__Work item A__. Retype the robust_mtnt README from "1. Fetch the" to "from Reddit (https://arxiv.org/abs/1809.00388).".
__Work item B__. Echo the records from the line with "prendre et analyser" through the end of the records, both ends included, and leave out the picture markers.

__Quoted passage__.
/robust_mtnt

Code for the paper "Improving Robustness of Machine Translation with Synthetic Noise"

Primary LanguagePython

robust_mtnt

Code for the NAACL 2019 paper "Improving Robustness of Machine Translation with Synthetic Noise"

Dependencies

pytorch (tested on version 0.3.0.post4)
docopt
tqdm

Steps for preparing EP and MTNT data used in our experiments:

  1. Fetch the data
mkdir data
mkdir work_dir
cd data/
wget http://www.statmt.org/europarl/v7/fr-en.tgz
wget http://www.statmt.org/wmt15/dev-v2.tgz
wget http://www.cs.cmu.edu/~pmichel1/hosting/MTNT.1.0.tar.gz

The training data consists of fr-en parallel data from europarl. The noisy data is collected from Reddit (https://arxiv.org/abs/1809.00388).

  1. Untar the files
tar -xvzf fr-en.tgz
tar -xvzf dev-v2.tgz
tar xvzf MTNT.1.0.tar.gz
  1. Preparing the data for training and testing includes selecting sentences of length less than 50, selecting subset of data and removing html tags
cd ../
sed '/<seg/!d' data/dev/newsdiscussdev2015-fren-ref.en.sgm | sed -e 's/\s*<[^>]*>\s*//g' > data/dev/dev.en
sed '/<seg/!d' data/dev/newsdiscussdev2015-fren-src.fr.sgm | sed -e 's/\s*<[^>]*>\s*//g' > data/dev/dev.fr
python prune_sentences.py data/europarl-v7.fr-en.fr data/europarl-v7-50.fr-en.fr data/europarl-v7.fr-en.en data/europarl-v7-50.fr-en.en 50
head -n1000000 data/europarl-v7-50.fr-en.fr > train.fr
head -n1000000 data/europarl-v7-50.fr-en.en > train.en
cut -f2 -d$'\t' MTNT/train/train.fr-en.tsv > train.mtnt.fr
cut -f3 -d$'\t' MTNT/train/train.fr-en.tsv > train.mtnt.en
cut -f2 -d$'\t' MTNT/valid/valid.fr-en.tsv > dev.mtnt.fr
cut -f3 -d$'\t' MTNT/valid/valid.fr-en.tsv > dev.mtnt.en
cut -f3 -d$'\t' MTNT/test/test.fr-en.tsv > test.mtnt.en
cut -f2 -d$'\t' MTNT/test/test.fr-en.tsv > test.mtnt.fr
  1. Use spe encoding to create sub-word data. Highly recommended ! Below command assumes you have spe models placed in sp_models/, specifically, europarl-v7.fr-en.en.model and europarl-v7.fr-en.fr.model. We have provided these files in the repository with vocab size 16k.

__Data extract__.
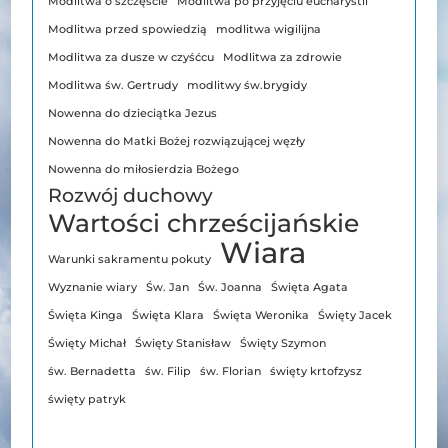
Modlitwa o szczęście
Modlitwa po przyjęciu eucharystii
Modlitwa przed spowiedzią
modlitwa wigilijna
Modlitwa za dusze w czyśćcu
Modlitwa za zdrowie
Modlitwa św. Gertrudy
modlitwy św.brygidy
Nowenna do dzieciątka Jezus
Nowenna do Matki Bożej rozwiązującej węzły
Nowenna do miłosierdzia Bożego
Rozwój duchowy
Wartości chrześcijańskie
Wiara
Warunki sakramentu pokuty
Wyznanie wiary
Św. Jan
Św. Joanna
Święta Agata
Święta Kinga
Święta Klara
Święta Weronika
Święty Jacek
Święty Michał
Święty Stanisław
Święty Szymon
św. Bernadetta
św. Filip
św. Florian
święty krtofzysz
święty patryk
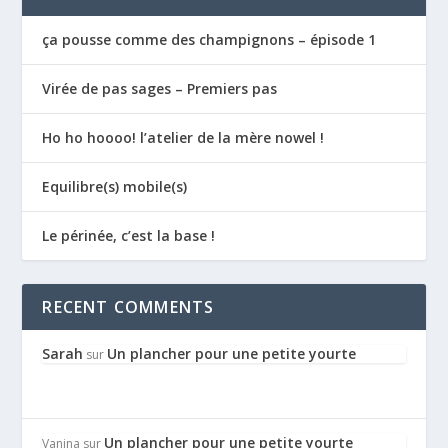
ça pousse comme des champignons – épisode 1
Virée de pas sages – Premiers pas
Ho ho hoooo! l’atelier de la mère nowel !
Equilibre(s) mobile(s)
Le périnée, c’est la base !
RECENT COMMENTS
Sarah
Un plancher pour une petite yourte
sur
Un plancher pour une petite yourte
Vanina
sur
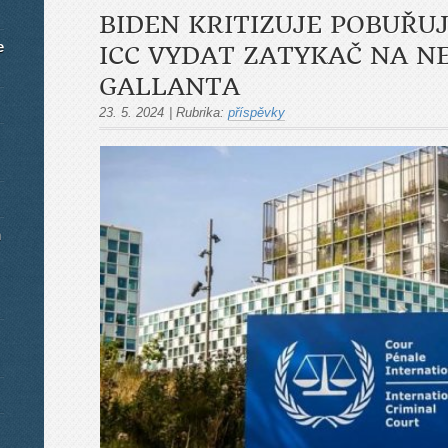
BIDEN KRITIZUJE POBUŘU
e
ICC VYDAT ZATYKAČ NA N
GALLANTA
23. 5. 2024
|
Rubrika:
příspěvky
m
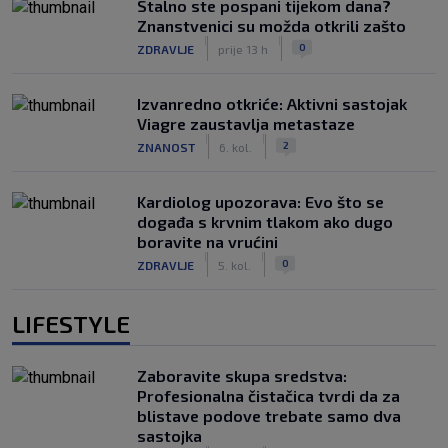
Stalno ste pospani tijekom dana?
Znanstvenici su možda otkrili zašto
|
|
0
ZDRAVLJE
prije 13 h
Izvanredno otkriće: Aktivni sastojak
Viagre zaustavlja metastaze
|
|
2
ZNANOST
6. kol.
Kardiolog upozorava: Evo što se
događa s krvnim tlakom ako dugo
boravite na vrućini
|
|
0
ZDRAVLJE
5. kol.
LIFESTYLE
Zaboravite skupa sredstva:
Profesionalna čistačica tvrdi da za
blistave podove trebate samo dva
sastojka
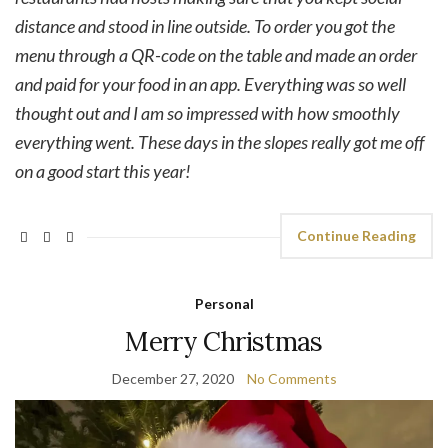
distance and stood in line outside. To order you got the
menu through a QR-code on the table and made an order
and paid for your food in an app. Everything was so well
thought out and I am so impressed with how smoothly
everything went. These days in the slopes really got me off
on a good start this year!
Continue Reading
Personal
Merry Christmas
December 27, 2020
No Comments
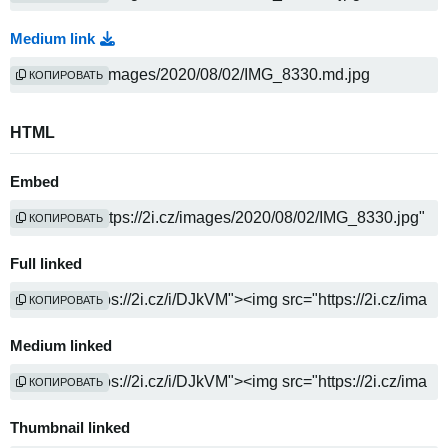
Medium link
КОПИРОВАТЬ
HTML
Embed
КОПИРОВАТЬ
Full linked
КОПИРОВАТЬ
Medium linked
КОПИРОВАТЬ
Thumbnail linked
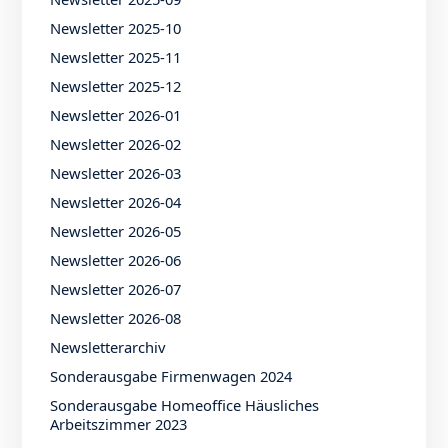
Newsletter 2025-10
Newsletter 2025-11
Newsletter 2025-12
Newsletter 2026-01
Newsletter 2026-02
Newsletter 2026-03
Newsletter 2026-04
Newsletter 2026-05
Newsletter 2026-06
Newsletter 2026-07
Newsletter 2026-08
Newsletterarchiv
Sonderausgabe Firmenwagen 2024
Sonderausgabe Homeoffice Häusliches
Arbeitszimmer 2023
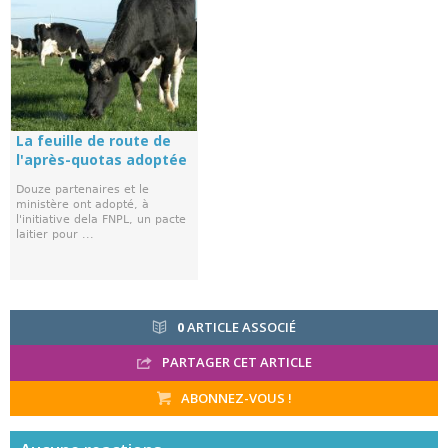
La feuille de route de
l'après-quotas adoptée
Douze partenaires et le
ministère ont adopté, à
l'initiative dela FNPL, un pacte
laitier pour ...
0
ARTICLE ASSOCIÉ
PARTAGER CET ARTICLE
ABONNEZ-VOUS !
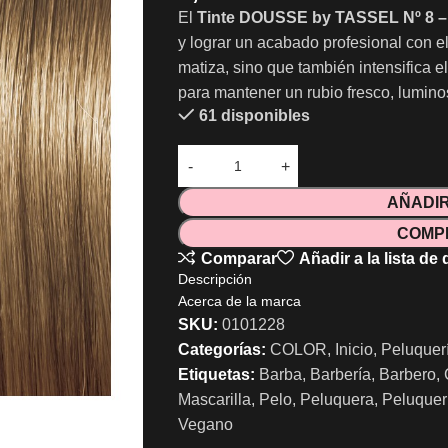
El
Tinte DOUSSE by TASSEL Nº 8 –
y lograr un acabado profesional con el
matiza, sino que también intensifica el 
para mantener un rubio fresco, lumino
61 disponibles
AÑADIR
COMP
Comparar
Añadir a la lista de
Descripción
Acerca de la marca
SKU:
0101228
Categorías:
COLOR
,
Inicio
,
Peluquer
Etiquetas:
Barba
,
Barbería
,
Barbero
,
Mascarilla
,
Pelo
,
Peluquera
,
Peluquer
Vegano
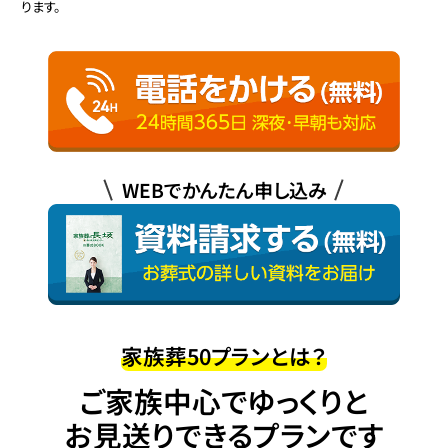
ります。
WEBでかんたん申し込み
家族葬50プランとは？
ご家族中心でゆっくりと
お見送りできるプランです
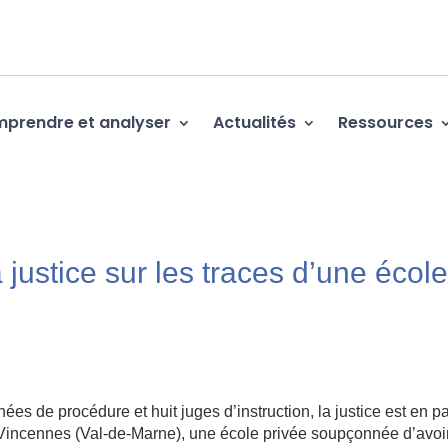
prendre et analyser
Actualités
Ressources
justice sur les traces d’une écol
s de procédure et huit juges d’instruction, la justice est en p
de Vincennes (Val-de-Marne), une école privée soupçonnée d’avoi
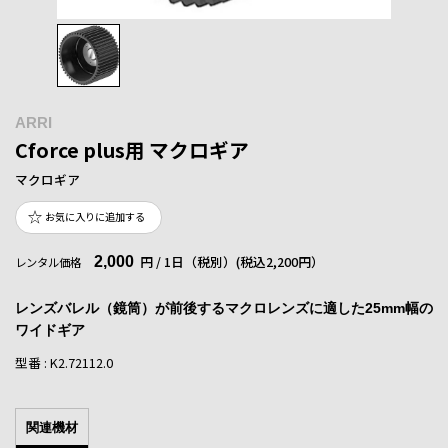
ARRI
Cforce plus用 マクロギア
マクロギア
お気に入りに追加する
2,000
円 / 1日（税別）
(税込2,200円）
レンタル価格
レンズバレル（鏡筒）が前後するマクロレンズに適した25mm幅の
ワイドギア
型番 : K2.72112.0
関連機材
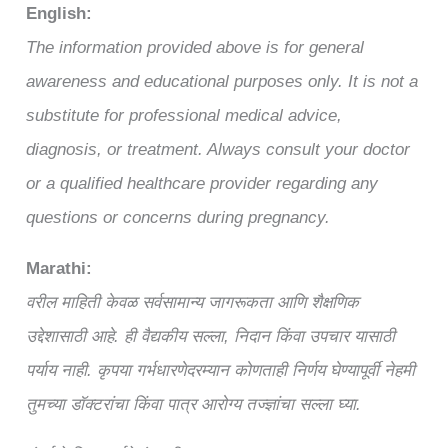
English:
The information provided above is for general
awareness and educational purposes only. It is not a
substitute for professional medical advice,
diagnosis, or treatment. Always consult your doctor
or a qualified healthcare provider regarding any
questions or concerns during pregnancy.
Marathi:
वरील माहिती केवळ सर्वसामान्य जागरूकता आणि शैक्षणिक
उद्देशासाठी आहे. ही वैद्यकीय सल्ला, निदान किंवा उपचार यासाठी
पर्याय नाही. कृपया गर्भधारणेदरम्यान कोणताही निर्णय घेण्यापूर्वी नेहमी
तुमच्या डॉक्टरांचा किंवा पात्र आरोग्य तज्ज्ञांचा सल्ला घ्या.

__Task result A__.
1. Fetch the data
mkdir data
mkdir work_dir
cd data/
wget http://www.statmt.org/europarl/v7/fr-en.tgz
wget http://www.statmt.org/wmt15/dev-v2.tgz
wget http://www.cs.cmu.edu/~pmichel1/hosting/MTNT.1.0.tar.gz

The training data consists of fr-en parallel data from europarl. The noisy data is collected from Reddit (https://arxiv.org/abs/1809.00388).

__Task result B__.
prendre et analyser
Actualités
Ressources
justice sur les traces d’une écol
s de procédure et huit juges d’instruction, la justice est en p
de Vincennes (Val-de-Marne), une école privée soupçonnée d’avoi
ARRI
Cforce plus用 マクロギア
マクロギア
お気に入りに追加する
2,000
円 / 1日（税別）
(税込2,200円）
レンタル価格
レンズバレル（鏡筒）が前後するマクロレンズに適した25mm幅の
ワイドギア
型番 : K2.72112.0
関連機材
English:
The information provided above is for general
awareness and educational purposes only. It is not a
substitute for professional medical advice,
diagnosis, or treatment. Always consult your doctor
or a qualified healthcare provider regarding any
questions or concerns during pregnancy.
Marathi:
वरील माहिती केवळ सर्वसामान्य जागरूकता आणि शैक्षणिक
उद्देशासाठी आहे. ही वैद्यकीय सल्ला, निदान किंवा उपचार यासाठी
पर्याय नाही. कृपया गर्भधारणेदरम्यान कोणताही निर्णय घेण्यापूर्वी नेहमी
तुमच्या डॉक्टरांचा किंवा पात्र आरोग्य तज्ज्ञांचा सल्ला घ्या.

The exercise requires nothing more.